A Happy Birthday Oatmeal Cookie
Total Time: 39 mins
Preparation Time: 20 mins
Cook Time: 19 mins
Ingredients
- 1/2 cup tbsps unbleached all-purpose flour
- 2 tablespoons unbleached all-purpose flour
- 1/4 teaspoon baking powder
- 1/4 teaspoon baking soda
- 1/4 teaspoon salt
- 1/2 teaspoon ground cinnamon
- 6 tablespoons unsalted butter, softened
- 1/2 cup dark brown sugar, packed
- 1/4 cup granulated sugar
- 1 large egg
- 1 teaspoon vanilla extract
- 1 cup old-fashioned oatmeal
- 3/4 cup raisins
- 1/2 cup walnuts, coarsely chopped
- 3/4 cup powdered sugar
- 1/2 teaspoon vanilla extract
- 3 -4 teaspoons water
Recipe
- 1 position a rack in the middle of the oven.

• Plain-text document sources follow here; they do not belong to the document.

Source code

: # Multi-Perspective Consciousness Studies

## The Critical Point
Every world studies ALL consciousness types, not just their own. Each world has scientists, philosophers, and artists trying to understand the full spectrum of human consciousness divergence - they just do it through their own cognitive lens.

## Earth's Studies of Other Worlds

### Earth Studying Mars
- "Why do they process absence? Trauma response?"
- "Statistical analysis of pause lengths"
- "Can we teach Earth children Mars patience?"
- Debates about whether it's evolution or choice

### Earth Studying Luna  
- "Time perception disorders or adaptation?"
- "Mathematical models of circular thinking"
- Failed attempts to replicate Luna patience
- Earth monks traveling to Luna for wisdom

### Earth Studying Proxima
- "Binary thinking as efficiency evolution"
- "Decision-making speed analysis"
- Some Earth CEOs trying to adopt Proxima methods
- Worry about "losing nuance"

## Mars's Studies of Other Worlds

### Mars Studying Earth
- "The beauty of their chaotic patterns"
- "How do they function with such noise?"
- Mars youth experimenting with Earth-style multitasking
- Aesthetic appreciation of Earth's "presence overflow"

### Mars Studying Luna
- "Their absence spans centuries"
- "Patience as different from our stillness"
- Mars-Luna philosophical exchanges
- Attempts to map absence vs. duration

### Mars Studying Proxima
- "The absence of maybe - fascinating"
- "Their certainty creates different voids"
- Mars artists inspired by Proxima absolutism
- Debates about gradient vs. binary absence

- 2 preheat the oven to 350*.
- 3 trace a 9" circle on a piece of parchment paper and line a baking sheet with the paper, marked side down.
- 4 make the cookie --
- 5 sift the flour, baking powder, baking soda, salt and cinnamon into a small bowl and set aside.
- 6 in a large bowl, using an electric mixer on medium speed, beat the butter, brown sugar, and granulated sugar until smoothly blended, about 1 minute.

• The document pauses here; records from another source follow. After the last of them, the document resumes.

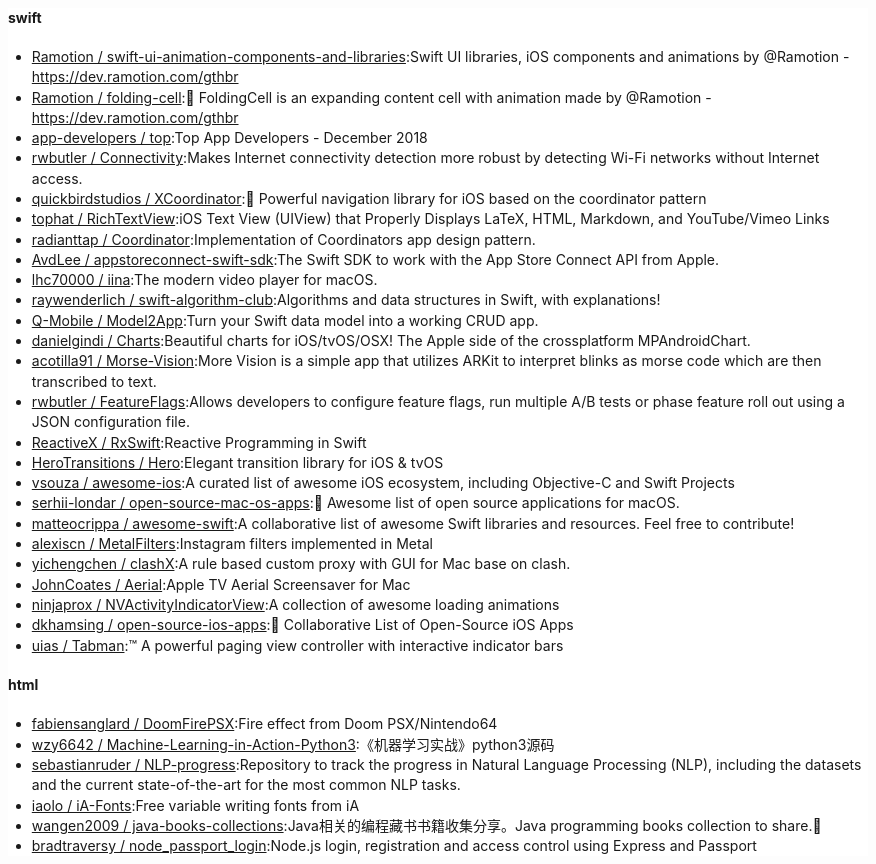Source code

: #### swift
* [Ramotion / swift-ui-animation-components-and-libraries](https://github.com/Ramotion/swift-ui-animation-components-and-libraries):Swift UI libraries, iOS components and animations by @Ramotion - https://dev.ramotion.com/gthbr
* [Ramotion / folding-cell](https://github.com/Ramotion/folding-cell):📃 FoldingCell is an expanding content cell with animation made by @Ramotion - https://dev.ramotion.com/gthbr
* [app-developers / top](https://github.com/app-developers/top):Top App Developers - December 2018
* [rwbutler / Connectivity](https://github.com/rwbutler/Connectivity):Makes Internet connectivity detection more robust by detecting Wi-Fi networks without Internet access.
* [quickbirdstudios / XCoordinator](https://github.com/quickbirdstudios/XCoordinator):🎌 Powerful navigation library for iOS based on the coordinator pattern
* [tophat / RichTextView](https://github.com/tophat/RichTextView):iOS Text View (UIView) that Properly Displays LaTeX, HTML, Markdown, and YouTube/Vimeo Links
* [radianttap / Coordinator](https://github.com/radianttap/Coordinator):Implementation of Coordinators app design pattern.
* [AvdLee / appstoreconnect-swift-sdk](https://github.com/AvdLee/appstoreconnect-swift-sdk):The Swift SDK to work with the App Store Connect API from Apple.
* [lhc70000 / iina](https://github.com/lhc70000/iina):The modern video player for macOS.
* [raywenderlich / swift-algorithm-club](https://github.com/raywenderlich/swift-algorithm-club):Algorithms and data structures in Swift, with explanations!
* [Q-Mobile / Model2App](https://github.com/Q-Mobile/Model2App):Turn your Swift data model into a working CRUD app.
* [danielgindi / Charts](https://github.com/danielgindi/Charts):Beautiful charts for iOS/tvOS/OSX! The Apple side of the crossplatform MPAndroidChart.
* [acotilla91 / Morse-Vision](https://github.com/acotilla91/Morse-Vision):More Vision is a simple app that utilizes ARKit to interpret blinks as morse code which are then transcribed to text.
* [rwbutler / FeatureFlags](https://github.com/rwbutler/FeatureFlags):Allows developers to configure feature flags, run multiple A/B tests or phase feature roll out using a JSON configuration file.
* [ReactiveX / RxSwift](https://github.com/ReactiveX/RxSwift):Reactive Programming in Swift
* [HeroTransitions / Hero](https://github.com/HeroTransitions/Hero):Elegant transition library for iOS & tvOS
* [vsouza / awesome-ios](https://github.com/vsouza/awesome-ios):A curated list of awesome iOS ecosystem, including Objective-C and Swift Projects
* [serhii-londar / open-source-mac-os-apps](https://github.com/serhii-londar/open-source-mac-os-apps):🚀 Awesome list of open source applications for macOS.
* [matteocrippa / awesome-swift](https://github.com/matteocrippa/awesome-swift):A collaborative list of awesome Swift libraries and resources. Feel free to contribute!
* [alexiscn / MetalFilters](https://github.com/alexiscn/MetalFilters):Instagram filters implemented in Metal
* [yichengchen / clashX](https://github.com/yichengchen/clashX):A rule based custom proxy with GUI for Mac base on clash.
* [JohnCoates / Aerial](https://github.com/JohnCoates/Aerial):Apple TV Aerial Screensaver for Mac
* [ninjaprox / NVActivityIndicatorView](https://github.com/ninjaprox/NVActivityIndicatorView):A collection of awesome loading animations
* [dkhamsing / open-source-ios-apps](https://github.com/dkhamsing/open-source-ios-apps):📱 Collaborative List of Open-Source iOS Apps
* [uias / Tabman](https://github.com/uias/Tabman):™️ A powerful paging view controller with interactive indicator bars

#### html
* [fabiensanglard / DoomFirePSX](https://github.com/fabiensanglard/DoomFirePSX):Fire effect from Doom PSX/Nintendo64
* [wzy6642 / Machine-Learning-in-Action-Python3](https://github.com/wzy6642/Machine-Learning-in-Action-Python3):《机器学习实战》python3源码
* [sebastianruder / NLP-progress](https://github.com/sebastianruder/NLP-progress):Repository to track the progress in Natural Language Processing (NLP), including the datasets and the current state-of-the-art for the most common NLP tasks.
* [iaolo / iA-Fonts](https://github.com/iaolo/iA-Fonts):Free variable writing fonts from iA
* [wangen2009 / java-books-collections](https://github.com/wangen2009/java-books-collections):Java相关的编程藏书书籍收集分享。Java programming books collection to share.🚀
* [bradtraversy / node_passport_login](https://github.com/bradtraversy/node_passport_login):Node.js login, registration and access control using Express and Passport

- 7 stop the mixer and scrape down sides of the bowl as needed during the mixing.
- 8 add the egg and vanilla and mix till blended -- about 30 seconds.

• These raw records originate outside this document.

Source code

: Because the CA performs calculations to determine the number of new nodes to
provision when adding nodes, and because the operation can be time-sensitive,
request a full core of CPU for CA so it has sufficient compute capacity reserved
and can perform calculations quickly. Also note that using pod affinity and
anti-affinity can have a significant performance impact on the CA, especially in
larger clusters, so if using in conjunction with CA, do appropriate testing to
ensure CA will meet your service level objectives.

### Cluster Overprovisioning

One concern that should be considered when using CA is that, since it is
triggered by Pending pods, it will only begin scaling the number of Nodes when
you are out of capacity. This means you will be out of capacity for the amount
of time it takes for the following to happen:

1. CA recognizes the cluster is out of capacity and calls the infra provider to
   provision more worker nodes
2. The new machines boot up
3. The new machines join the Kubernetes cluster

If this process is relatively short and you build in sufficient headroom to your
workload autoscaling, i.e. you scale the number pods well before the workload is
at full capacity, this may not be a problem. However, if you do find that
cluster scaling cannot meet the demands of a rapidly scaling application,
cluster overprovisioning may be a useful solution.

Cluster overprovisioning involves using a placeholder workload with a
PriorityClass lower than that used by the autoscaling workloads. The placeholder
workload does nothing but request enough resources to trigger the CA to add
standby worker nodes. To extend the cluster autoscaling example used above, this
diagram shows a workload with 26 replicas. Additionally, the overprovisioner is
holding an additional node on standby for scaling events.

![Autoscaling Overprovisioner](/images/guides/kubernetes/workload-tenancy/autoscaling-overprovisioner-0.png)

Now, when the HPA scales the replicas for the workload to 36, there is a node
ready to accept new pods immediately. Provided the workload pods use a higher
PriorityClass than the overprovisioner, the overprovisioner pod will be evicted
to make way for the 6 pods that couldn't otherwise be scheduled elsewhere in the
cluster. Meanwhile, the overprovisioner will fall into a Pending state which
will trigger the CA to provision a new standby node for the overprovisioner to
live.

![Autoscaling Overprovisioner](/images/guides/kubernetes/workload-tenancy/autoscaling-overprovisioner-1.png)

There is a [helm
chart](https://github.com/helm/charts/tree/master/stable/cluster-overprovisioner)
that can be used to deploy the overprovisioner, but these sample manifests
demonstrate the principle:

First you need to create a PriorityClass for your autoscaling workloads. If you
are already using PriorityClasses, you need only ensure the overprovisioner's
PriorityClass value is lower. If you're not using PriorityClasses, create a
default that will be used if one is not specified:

- 9 on low speed, mix in the flour mixture to incorporate it.
- 10 mix in the oatmeal, then mix in the raisins and walnuts.
- 11 drop by spoonfuls of dough into the marked circle, then use a thin spatula to spread the dough evenly over the circle.
- 12 smooth the edges of the circle with the spatula.
- 13 bake the cookies until the edges are light brown and the center is light golden.about 19 minutes.
- 14 it will spread out about 1" --
- 15 let the cookie cool completely on the baking sheet on a wire rack.
- 16 make the frosting --
- 17 in a small bowl, stir the powdered sugar and vanilla together with enough water to form a thick frosting.
- 18 the frosting should hold its shape if you drizzle a little on a piece of paper.
- 19 spoon the frosting into a small self sealing plastic freezer bag.press out the excess air -- cut a very small hole in one corner of the bag.about 1/16th" long.
- 20 hold the bag about 1" above the cookie at a slight angle and write your message by twisting the bag and gently squeezing to release a thin stream of frosting, moving the bag slowly to form thin letters or a design.
- 21 let the frosting is set.
- 22 the cookie can be covered and stored at room temperature for up to 2 days.
- 23 using a large sharp knife to cut the cookie into wedges to serve, if desired.